The current use of xml:lang means that anything that looks like a string in Atom, must be represented using a (string, language) class in a typical OO implementation, or by requiring an extra column per field in a typical RDBMS implementation.
It also means that the interpretation of "Simple Extension constructs", as described by PaceExtensionConstruct, would also need to define values in terms of (string, language) types. This makes a mapping onto metadata models that don’t support language tagging, such as WebDAV properties, very difficult.

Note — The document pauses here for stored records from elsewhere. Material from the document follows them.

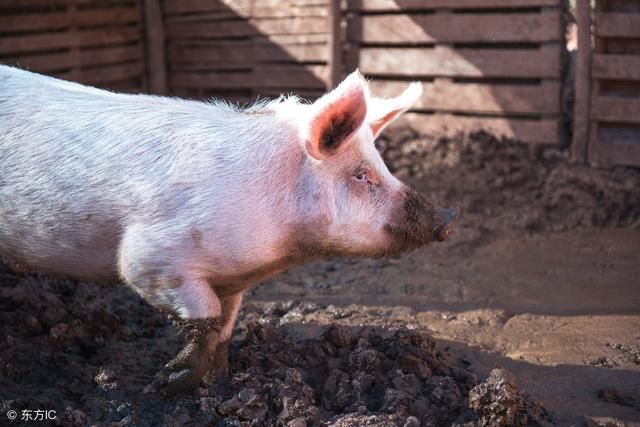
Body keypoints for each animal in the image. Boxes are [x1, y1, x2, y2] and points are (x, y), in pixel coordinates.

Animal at [1, 65, 460, 396]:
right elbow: (202, 317)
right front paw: (167, 384)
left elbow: (224, 329)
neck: (280, 247)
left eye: (381, 166)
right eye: (361, 175)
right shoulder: (151, 259)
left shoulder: (233, 281)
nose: (448, 217)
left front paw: (219, 383)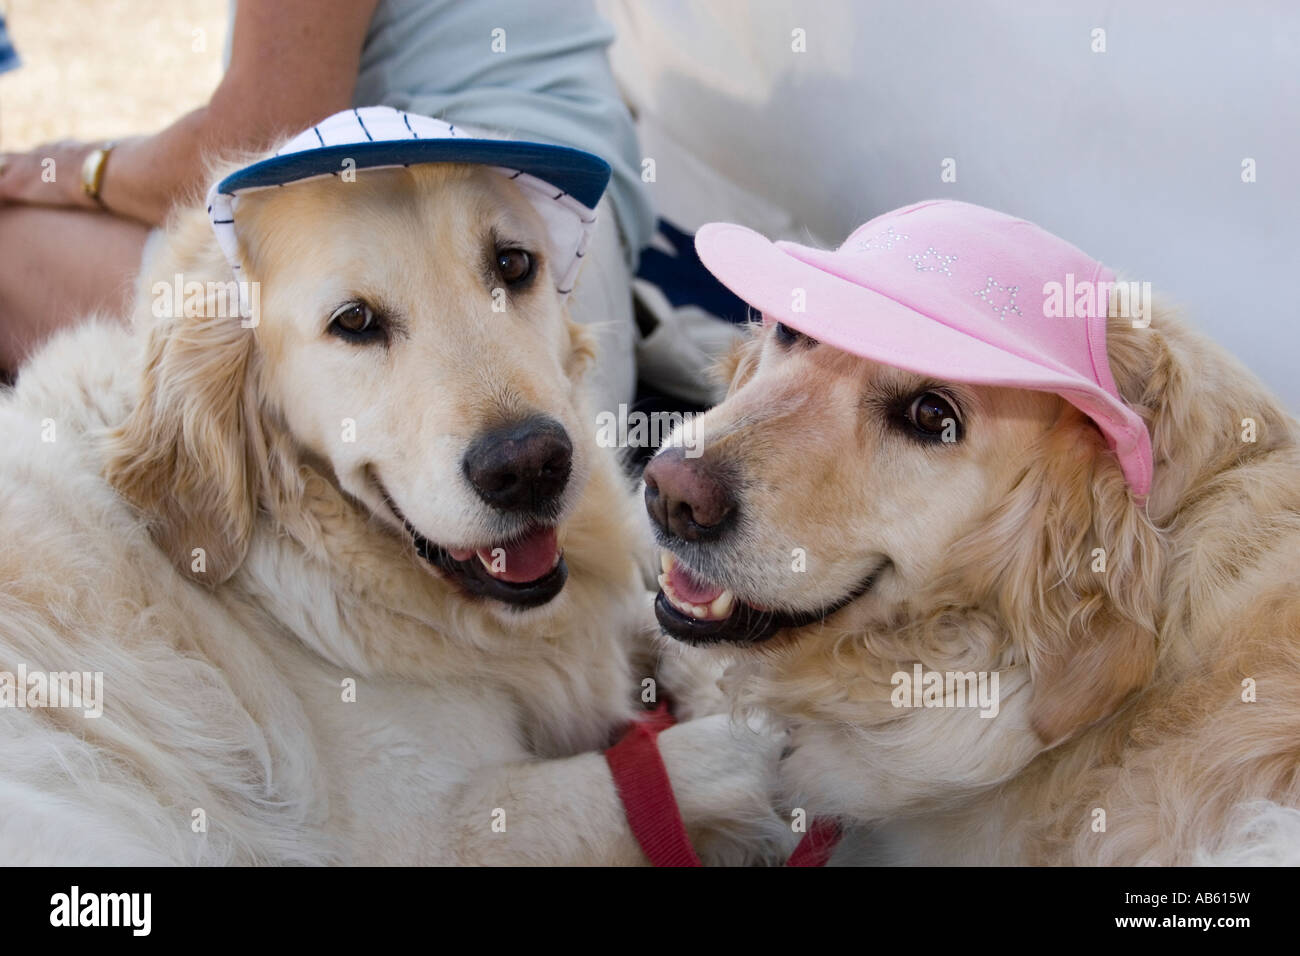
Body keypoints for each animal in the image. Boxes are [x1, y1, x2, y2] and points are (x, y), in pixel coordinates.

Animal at [0, 162, 780, 868]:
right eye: (354, 322)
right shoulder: (426, 834)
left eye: (513, 264)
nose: (530, 466)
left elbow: (675, 622)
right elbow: (720, 757)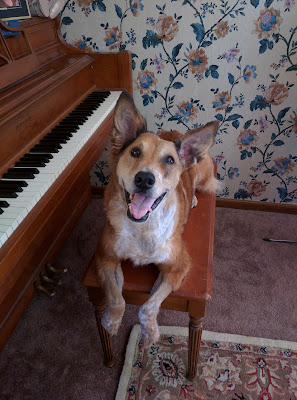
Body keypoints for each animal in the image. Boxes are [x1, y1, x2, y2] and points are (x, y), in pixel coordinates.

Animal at [95, 92, 217, 348]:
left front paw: (149, 332)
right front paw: (111, 322)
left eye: (169, 160)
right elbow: (117, 299)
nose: (144, 179)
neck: (141, 226)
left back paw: (193, 198)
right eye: (135, 152)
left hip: (203, 172)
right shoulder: (105, 257)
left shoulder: (178, 266)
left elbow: (148, 306)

Allowing xml:lang in a syndication format is an invention with significant implementation costs, it should be removed and replaced with a simple atom:language tag for head and entry, which defines the primary language of the "feed" and "entry" entities, which does not imply that all child elements inherit this metadata.
-
RSS1.0 supports language tagging of feeds and entries using the "dc:language" element1. It also supports language tagging of the rarely used "textinput" element, and of images. An equivalent of the "textinput" element is unlikely to appear in Atom’s core. If "image" is supported by Atom core, then it should specify a language using an hreflang attribute, as atom:link does.
RSS2.0 supports language tagging of feeds using "language" 2.
Proposal
Remove this paragraph in Section 2:
Any element in an Atom Document MAY have an xml:lang attribute, whose content indicates the default natural language of the element's content. Requirements regarding the content and interpretation of xml:lang are specified in XML 1.0 [W3C.REC-xml-20040204] Section 2.12.
Add Section 4.2.14:
4.2.14 "atom:language" Element The "atom:language" element’s content conveys the primary language of the feed. atom:head elements MAY contain an atom:language element, but MUST NOT contain more than one. The content of this element, when present, MUST be a language code conforming to RFC 3066.
Add Section 5.15:
4.2.14 "atom:language" Element The "atom:language" element’s content conveys the primary language of the entry. atom:entry elements MAY contain an atom:language element, but MUST NOT contain more than one. The content of this element, when present, MUST be a language code conforming to RFC 3066.
Impacts
If an author needs to tag parts of an entry with multiple different language tags, then this can be achieved by using HTML or XHTML mark-up in Text constructs using "lang" and/or "xml:lang" elements inside as defined by HTML.
It is already a requirement to use HTML to represent advanced text constructs, such as "ruby" 3.
Notes
This proposal is based on draft-ietf-atompub-format-04.txt.